One day, as the two of them were sitting on swings in the schoolyard, the class bully came up to Sara and called her ugly. Mikaela clenched her fists, jumped off the swing, and bit the bully in the leg so hard he needed stitches.
The lunch aide grabbed Mikaela by the arm and dragged her to the principal’s office. When Holly arrived at the school to pick her up, Mikaela looked at her mother and grinned, “Mommy, I didn’t transform.”
Mikaela was suspended for the rest of the year, and the doctors could not figure out why the boy’s wounds looked like a dog bite.
On her twelfth birthday, Mikaela woke up to the smell of blueberry pancakes wafting into her bedroom. She jumped out of bed and raced downstairs, excited for pancakes and presents.
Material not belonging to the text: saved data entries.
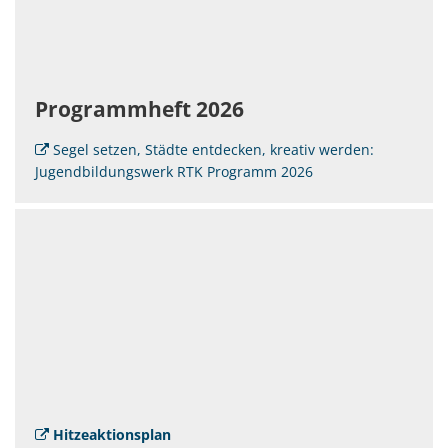
Programmheft 2026
Segel setzen, Städte entdecken, kreativ werden:
Jugendbildungswerk RTK Programm 2026
Hitzeaktionsplan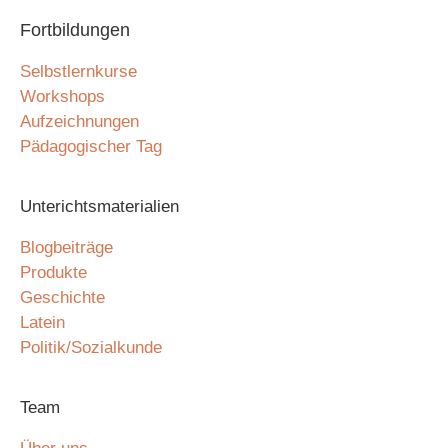
Fortbildungen
Selbstlernkurse
Workshops
Aufzeichnungen
Pädagogischer Tag
Unterichtsmaterialien
Blogbeiträge
Produkte
Geschichte
Latein
Politik/Sozialkunde
Team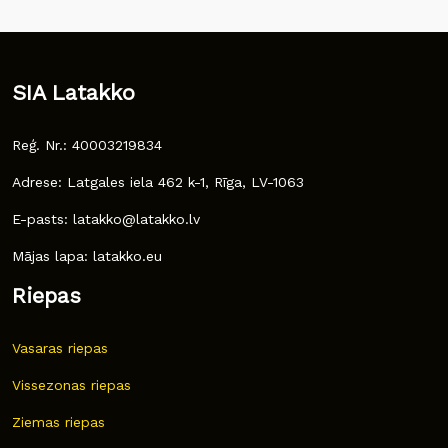
SIA Latakko
Reģ. Nr.: 40003219834
Adrese: Latgales iela 462 k-1, Rīga, LV-1063
E-pasts: latakko@latakko.lv
Mājas lapa: latakko.eu
Riepas
Vasaras riepas
Vissezonas riepas
Ziemas riepas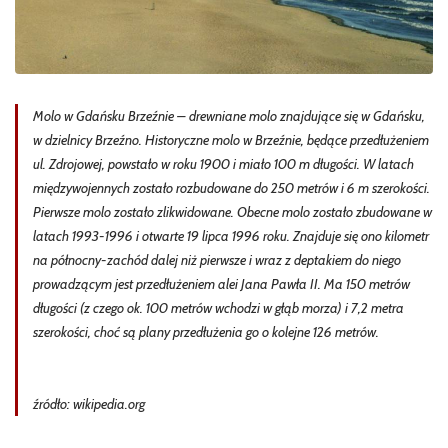
Molo w Gdańsku Brzeźnie – drewniane molo znajdujące się w Gdańsku,
w dzielnicy Brzeźno. Historyczne molo w Brzeźnie, będące przedłużeniem
ul. Zdrojowej, powstało w roku 1900 i miało 100 m długości. W latach
międzywojennych zostało rozbudowane do 250 metrów i 6 m szerokości.
Pierwsze molo zostało zlikwidowane. Obecne molo zostało zbudowane w
latach 1993-1996 i otwarte 19 lipca 1996 roku. Znajduje się ono kilometr
na północny-zachód dalej niż pierwsze i wraz z deptakiem do niego
prowadzącym jest przedłużeniem alei Jana Pawła II. Ma 150 metrów
długości (z czego ok. 100 metrów wchodzi w głąb morza) i 7,2 metra
szerokości, choć są plany przedłużenia go o kolejne 126 metrów.
źródło: wikipedia.org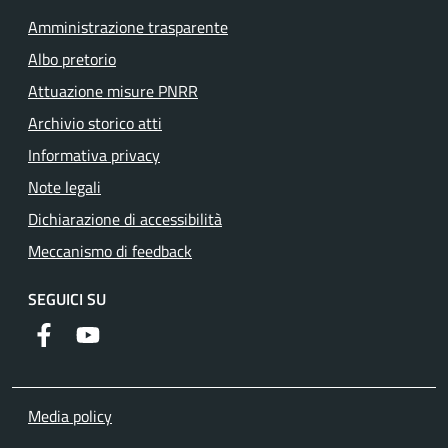
Amministrazione trasparente
Albo pretorio
Attuazione misure PNRR
Archivio storico atti
Informativa privacy
Note legali
Dichiarazione di accessibilità
Meccanismo di feedback
SEGUICI SU
Facebook
YouTube
Media policy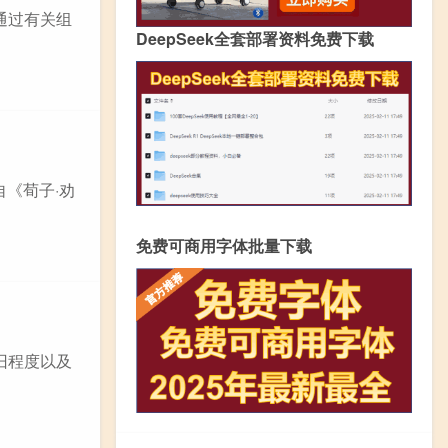
通过有关组
DeepSeek全套部署资料免费下载
自《荀子·劝
免费可商用字体批量下载
旧程度以及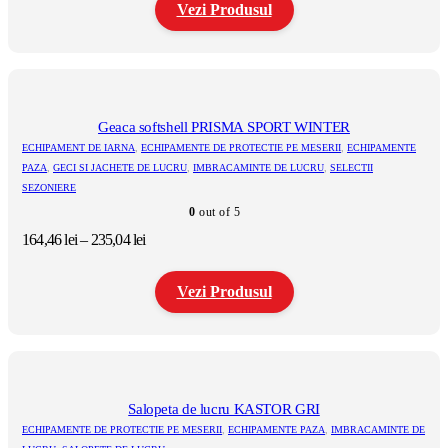
Vezi Produsul
119,50 lei
până
la
Acest
212,36 lei
produs
are
mai
multe
Geaca softshell PRISMA SPORT WINTER
variații.
ECHIPAMENT DE IARNA
,
ECHIPAMENTE DE PROTECTIE PE MESERII
,
ECHIPAMENTE
Opțiunile
PAZA
,
GECI SI JACHETE DE LUCRU
,
IMBRACAMINTE DE LUCRU
,
SELECTII
pot
SEZONIERE
fi
alese
0
out of 5
în
Interval
164,46
lei
–
235,04
lei
pagina
de
produsului.
prețuri:
Vezi Produsul
164,46 lei
până
la
Acest
235,04 lei
produs
are
mai
multe
Salopeta de lucru KASTOR GRI
variații.
ECHIPAMENTE DE PROTECTIE PE MESERII
,
ECHIPAMENTE PAZA
,
IMBRACAMINTE DE
Opțiunile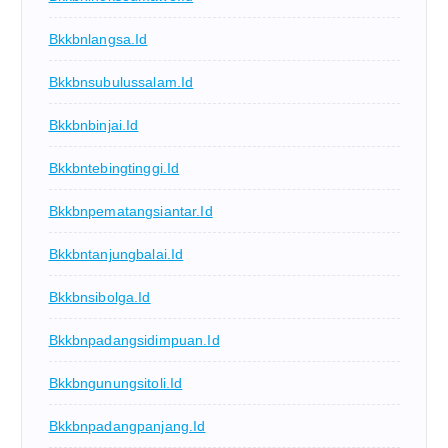
Bkkbnlangsa.id
Bkkbnsubulussalam.id
Bkkbnbinjai.id
Bkkbntebingtinggi.id
Bkkbnpematangsiantar.id
Bkkbntanjungbalai.id
Bkkbnsibolga.id
Bkkbnpadangsidimpuan.id
Bkkbngunungsitoli.id
Bkkbnpadangpanjang.id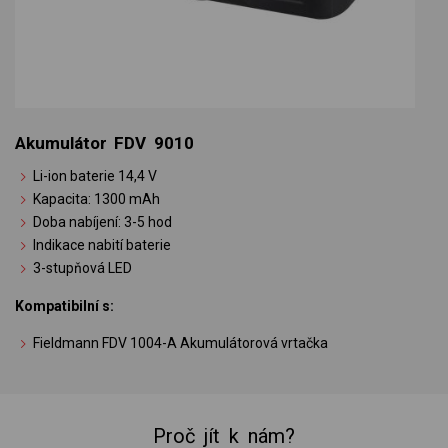
Akumulátor FDV 9010
Li-ion baterie 14,4 V
Kapacita: 1300 mAh
Doba nabíjení: 3-5 hod
Indikace nabití baterie
3-stupňová LED
Kompatibilní s:
Fieldmann FDV 1004-A Akumulátorová vrtačka
Proč jít k nám?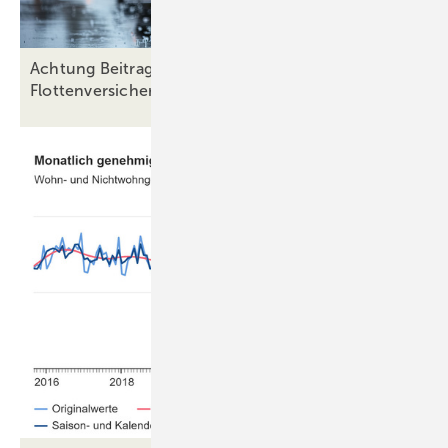
Achtung Beitragsanpassung in der KFZ-
Flottenversicherung
2025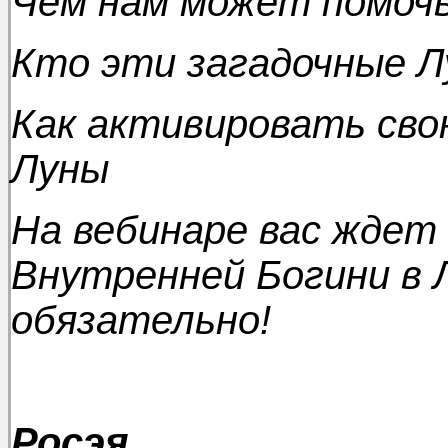
Чем нам может помочь
Кто эти загадочные Л
Как активировать сво
Луны
На вебинаре вас ждет
Внутренней Богини в 
обязательно!
Росэя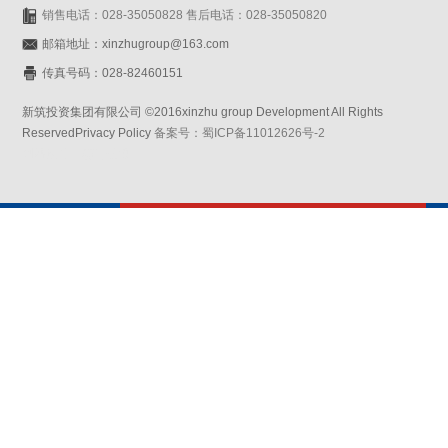
销售电话：028-35050828 售后电话：028-35050820
邮箱地址：xinzhugroup@163.com
传真号码：028-82460151
新筑投资集团有限公司 ©2016xinzhu group Development All Rights
ReservedPrivacy Policy
备案号：蜀ICP备11012626号-2
网站设计：赛门仕博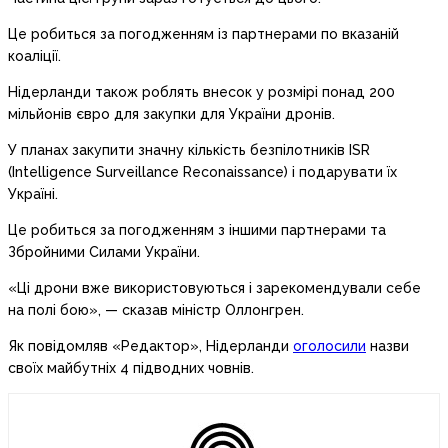
Це робиться за погодженням із партнерами по вказаній
коаліції.
Нідерланди також роблять внесок у розмірі понад 200
мільйонів євро для закупки для України дронів.
У планах закупити значну кількість безпілотників ISR
(Intelligence Surveillance Reconaissance) і подарувати їх
Україні.
Це робиться за погодженням з іншими партнерами та
Збройними Силами України.
«Ці дрони вже використовуються і зарекомендували себе
на полі бою», — сказав міністр Оллонгрен.
Як повідомляв «Редактор», Нідерланди
оголосили
назви
своїх майбутніх 4 підводних човнів.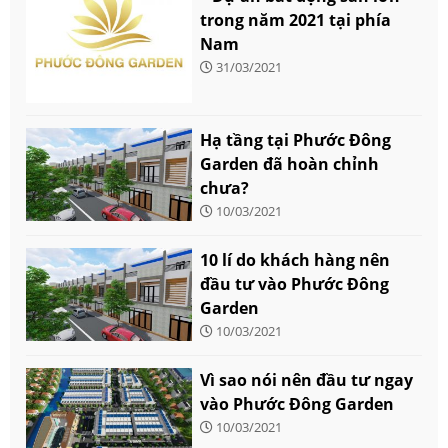
trong năm 2021 tại phía
Nam
31/03/2021
Hạ tầng tại Phước Đông
Garden đã hoàn chỉnh
chưa?
10/03/2021
10 lí do khách hàng nên
đầu tư vào Phước Đông
Garden
10/03/2021
Vì sao nói nên đầu tư ngay
vào Phước Đông Garden
10/03/2021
She had been campaigning for an iPhone, and as she opened her last gift, her face fell. She hadn’t gotten one. She looked at her parents and grumbled, “I’m protesting. I am going to transform into a dog and stay that way until I get that phone.”
Holly shrugged her shoulders. “Okay, Kalee, that’s fine, turn into a dog. See if I care. But it’s Saturday, and I’m visiting Grandma at the nursing home, and you’re coming with me. You can’t stay home with Daddy this time.” She put a leash on the now mid-size golden retriever and dragged her out of the house. Too stubborn to transform back, Mikaela let her mother lead the way.
When they arrived at the nursing home, they went straight to the memory care unit where Holly’s mother lived.
“Hi, Mom,” Holly said, “I have a special surprise for you today. I brought our dog.”
Holly’s mom, who was often agitated and combative on visiting day, began petting the dog and calmed down immediately. She looked into the dog’s eyes and said, “Kaylee, is that you?”
Mikaela climbed into her grandmother’s lap and began licking her face. The three of them spent a wonderful afternoon together, and Holly’s mom was more interactive than she had been in months. It was that afternoon that Mikaela discovered she had a special gift for easing the emotional pain of others.
Over the years Mikaela volunteered at her grandmother’s nursing home as well as the local group home for autistic children, sometimes as herself and sometimes as her alter ego. When she graduated school as a psychiatric nurse, nobody was prouder than Holly, who felt grateful every day for the gift of Mikaela.
On the night of Mikaela’s graduation, Holly had a vivid dream. A beautiful woman came to her and said, “Thank you for taking such good care of Mikaela and always believing in her.”
A single tear leaked out of Holly’s eye as she whispered back, “Thanks for choosing me.”